_Written task_. Count the lines below that contain the string "value", treating uppercase and lowercase as different, and give only the number.

_Record set_.
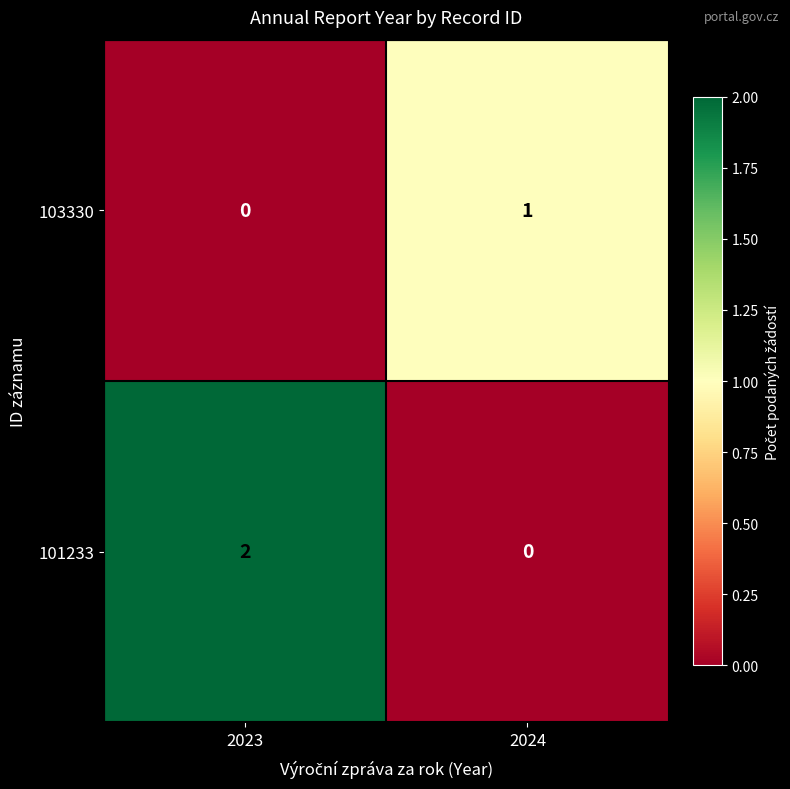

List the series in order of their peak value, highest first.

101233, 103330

...

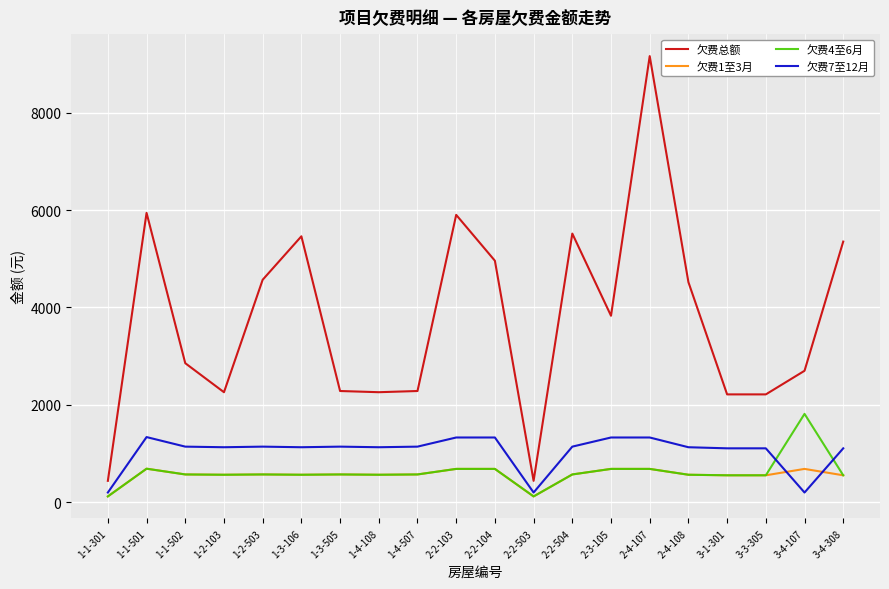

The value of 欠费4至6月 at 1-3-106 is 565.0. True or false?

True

==

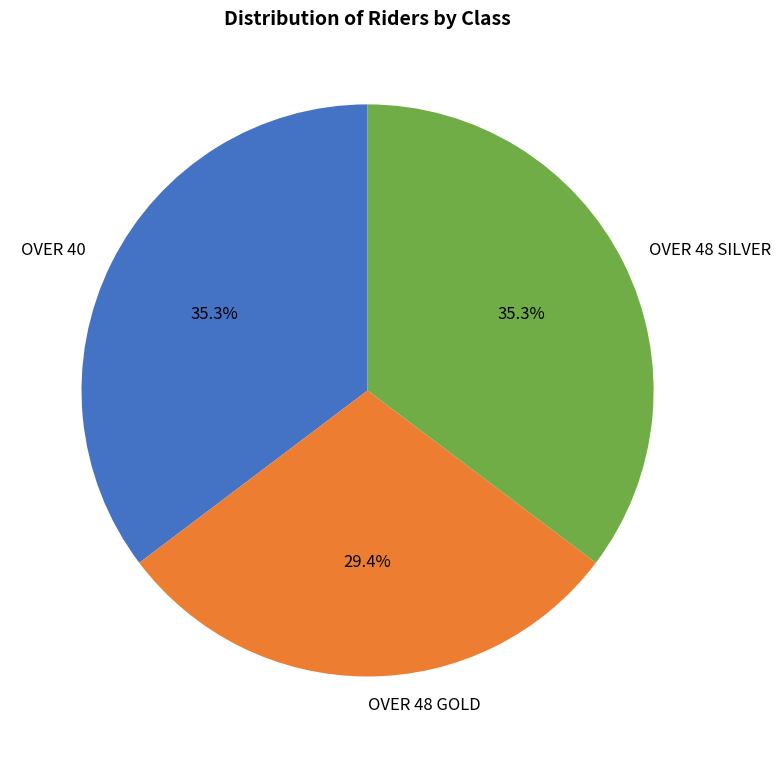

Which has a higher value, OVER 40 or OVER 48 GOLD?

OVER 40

_Task output_. 3